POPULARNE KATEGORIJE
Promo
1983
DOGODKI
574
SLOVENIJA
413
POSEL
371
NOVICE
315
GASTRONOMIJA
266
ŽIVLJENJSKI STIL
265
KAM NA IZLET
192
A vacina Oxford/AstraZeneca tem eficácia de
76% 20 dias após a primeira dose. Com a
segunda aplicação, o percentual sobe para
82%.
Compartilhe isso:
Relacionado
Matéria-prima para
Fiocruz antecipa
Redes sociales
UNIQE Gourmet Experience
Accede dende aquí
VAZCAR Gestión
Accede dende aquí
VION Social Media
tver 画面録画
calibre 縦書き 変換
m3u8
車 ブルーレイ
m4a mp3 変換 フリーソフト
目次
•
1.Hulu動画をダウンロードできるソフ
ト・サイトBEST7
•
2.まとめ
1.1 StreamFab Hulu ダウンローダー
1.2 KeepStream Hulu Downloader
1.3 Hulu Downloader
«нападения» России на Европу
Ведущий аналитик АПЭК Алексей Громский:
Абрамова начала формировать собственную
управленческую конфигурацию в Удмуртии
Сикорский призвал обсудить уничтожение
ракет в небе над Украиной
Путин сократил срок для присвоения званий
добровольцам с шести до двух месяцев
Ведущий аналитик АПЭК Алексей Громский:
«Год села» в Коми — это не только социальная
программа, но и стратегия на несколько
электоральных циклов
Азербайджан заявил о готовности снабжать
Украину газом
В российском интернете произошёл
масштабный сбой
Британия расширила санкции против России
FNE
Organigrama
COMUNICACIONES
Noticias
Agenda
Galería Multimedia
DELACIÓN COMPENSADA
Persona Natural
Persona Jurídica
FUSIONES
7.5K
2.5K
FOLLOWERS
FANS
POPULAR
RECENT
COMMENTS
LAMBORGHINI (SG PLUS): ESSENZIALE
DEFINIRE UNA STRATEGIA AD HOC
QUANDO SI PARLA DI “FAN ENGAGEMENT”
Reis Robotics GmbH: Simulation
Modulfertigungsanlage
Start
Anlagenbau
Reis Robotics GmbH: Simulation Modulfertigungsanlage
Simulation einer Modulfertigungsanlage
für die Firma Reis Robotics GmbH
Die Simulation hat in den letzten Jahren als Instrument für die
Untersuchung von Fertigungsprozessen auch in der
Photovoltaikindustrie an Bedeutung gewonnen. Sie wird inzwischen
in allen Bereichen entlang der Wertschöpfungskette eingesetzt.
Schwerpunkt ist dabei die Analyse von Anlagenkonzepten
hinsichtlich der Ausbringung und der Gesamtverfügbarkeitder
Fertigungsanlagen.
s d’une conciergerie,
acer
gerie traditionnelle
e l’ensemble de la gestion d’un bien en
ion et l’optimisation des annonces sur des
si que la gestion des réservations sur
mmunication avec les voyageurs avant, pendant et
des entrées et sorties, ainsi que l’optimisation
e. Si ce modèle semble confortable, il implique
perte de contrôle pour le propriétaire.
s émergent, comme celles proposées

________________________

- **Task requirements**: Rewrite the rows from the start through the line containing "in allen Bereichen", replacing "Accede dende aquí" with "Accede desde aquí" and leaving everything else as it is.

- **Expected answer**:
POPULARNE KATEGORIJE
Promo
1983
DOGODKI
574
SLOVENIJA
413
POSEL
371
NOVICE
315
GASTRONOMIJA
266
ŽIVLJENJSKI STIL
265
KAM NA IZLET
192
A vacina Oxford/AstraZeneca tem eficácia de
76% 20 dias após a primeira dose. Com a
segunda aplicação, o percentual sobe para
82%.
Compartilhe isso:
Relacionado
Matéria-prima para
Fiocruz antecipa
Redes sociales
UNIQE Gourmet Experience
Accede desde aquí
VAZCAR Gestión
Accede desde aquí
VION Social Media
tver 画面録画
calibre 縦書き 変換
m3u8
車 ブルーレイ
m4a mp3 変換 フリーソフト
目次
•
1.Hulu動画をダウンロードできるソフ
ト・サイトBEST7
•
2.まとめ
1.1 StreamFab Hulu ダウンローダー
1.2 KeepStream Hulu Downloader
1.3 Hulu Downloader
«нападения» России на Европу
Ведущий аналитик АПЭК Алексей Громский:
Абрамова начала формировать собственную
управленческую конфигурацию в Удмуртии
Сикорский призвал обсудить уничтожение
ракет в небе над Украиной
Путин сократил срок для присвоения званий
добровольцам с шести до двух месяцев
Ведущий аналитик АПЭК Алексей Громский:
«Год села» в Коми — это не только социальная
программа, но и стратегия на несколько
электоральных циклов
Азербайджан заявил о готовности снабжать
Украину газом
В российском интернете произошёл
масштабный сбой
Британия расширила санкции против России
FNE
Organigrama
COMUNICACIONES
Noticias
Agenda
Galería Multimedia
DELACIÓN COMPENSADA
Persona Natural
Persona Jurídica
FUSIONES
7.5K
2.5K
FOLLOWERS
FANS
POPULAR
RECENT
COMMENTS
LAMBORGHINI (SG PLUS): ESSENZIALE
DEFINIRE UNA STRATEGIA AD HOC
QUANDO SI PARLA DI “FAN ENGAGEMENT”
Reis Robotics GmbH: Simulation
Modulfertigungsanlage
Start
Anlagenbau
Reis Robotics GmbH: Simulation Modulfertigungsanlage
Simulation einer Modulfertigungsanlage
für die Firma Reis Robotics GmbH
Die Simulation hat in den letzten Jahren als Instrument für die
Untersuchung von Fertigungsprozessen auch in der
Photovoltaikindustrie an Bedeutung gewonnen. Sie wird inzwischen
in allen Bereichen entlang der Wertschöpfungskette eingesetzt.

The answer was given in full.